To meet the increasing demands for high-speed and high-quality data transmission, a multiple-input multiple-output (MIMO) wireless communication system using a plurality of transmit antennas and a plurality of receive antennas is attracting much attention. The MIMO technology performs communications using a plurality of streams via the multiple antennas, to thus greatly enhance a channel capacity, compared to a single antenna. For example, when the transmitting end uses M-ary transmit antennas, the receiving end uses M-ary receive antennas, channels between the antennas are independent of each other, and the bandwidth and the entire transmit power are fixed, the average channel capacity increases by M times the single antenna.
There are various detection schemes for detecting an intended signal from signals received on the receive antennas in the MIMO system. Among the various detection schemes, a maximum likelihood (ML) detection exhibits the highest performance. While a linear scheme such as minimum mean square error (MMSE) detection provides a diversity gain less than the number of the receive antennas, the ML detection guarantees the diversity gain as many as the number of the receive antennas. However, too high operational complexity of the ML detection complicates its applications in spite of the optimum performance.

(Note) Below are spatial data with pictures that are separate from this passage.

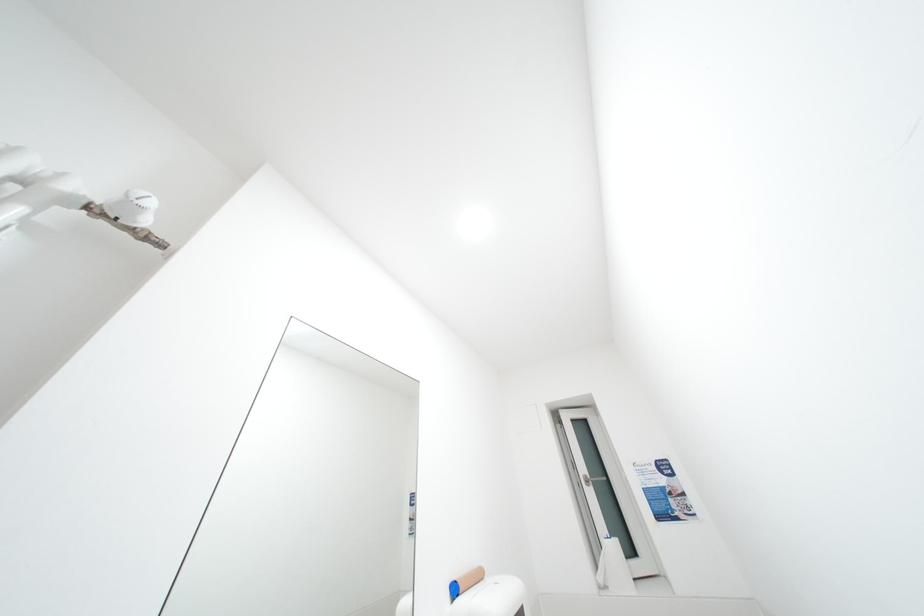
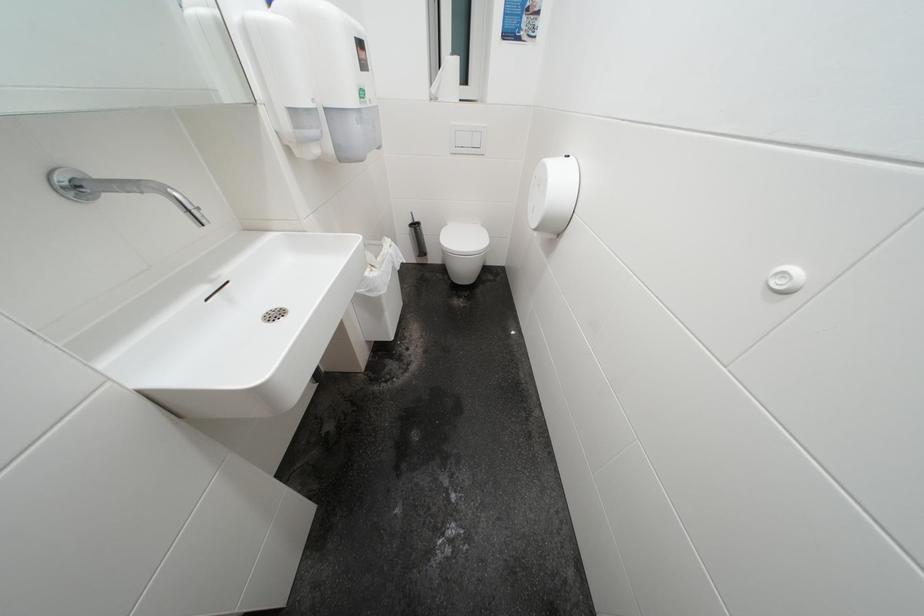
How did the camera likely rotate?

The camera rotated toward right-down.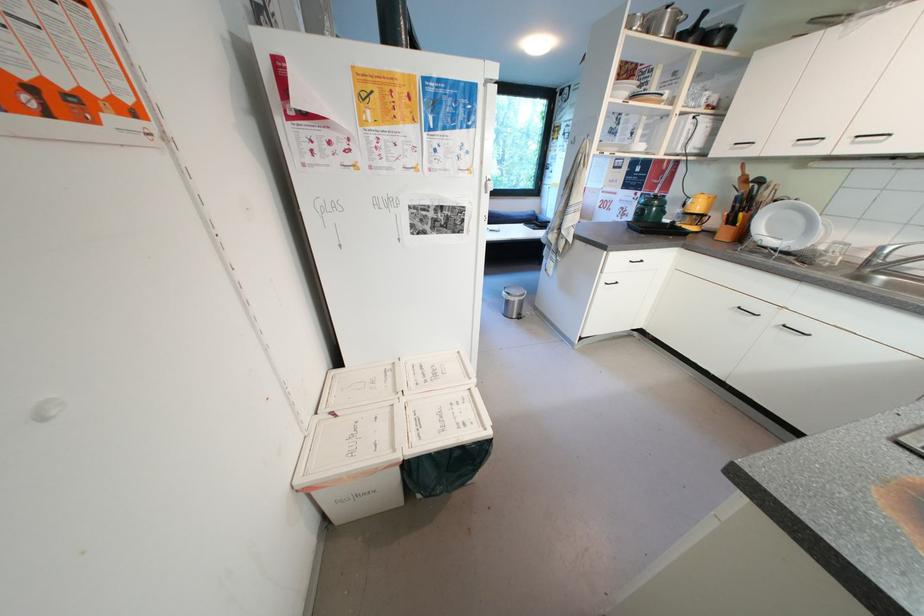
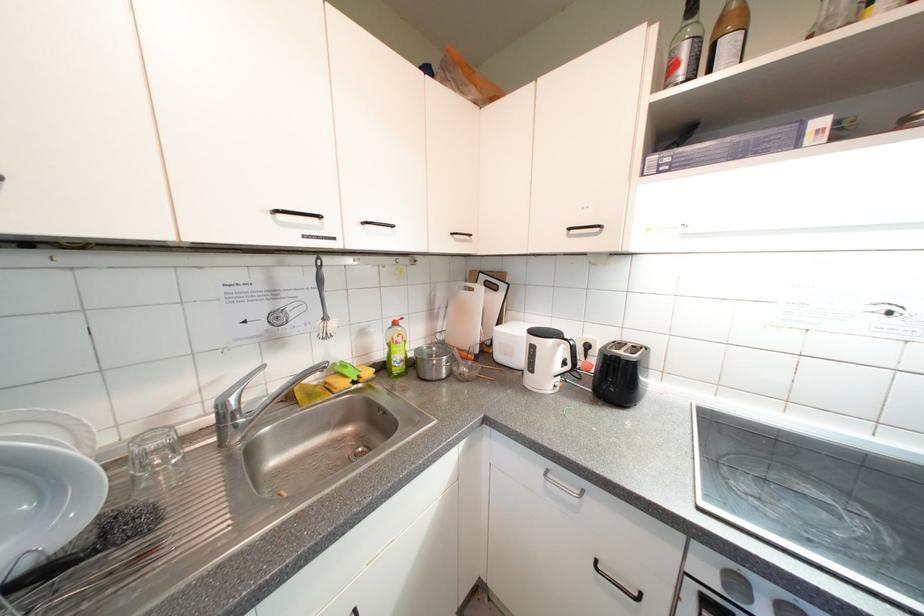
Locate, in the second image, the point that corresponds to point 883,257 in the first image.

(233, 419)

Recently, researches have been conducted to lower the operational complexity with the performance close to the ML detection. As a result, various approaches such as QR decomposition-modified maximum likelihood detector (QRM-MLD), recursive modified maximum likelihood (RMML), and sorted-RMML (S-RMML) are suggested. Those approaches pertain to the MIMO technology of the open loop (OL). That is, the above-mentioned approaches do not consider how to utilize feedback information of the receiving end and how to generate the feedback information. To apply the ML detection to the MIMO technology of the closed loop (CL), what is needed is a method for generating the feedback information suitable for the ML detection.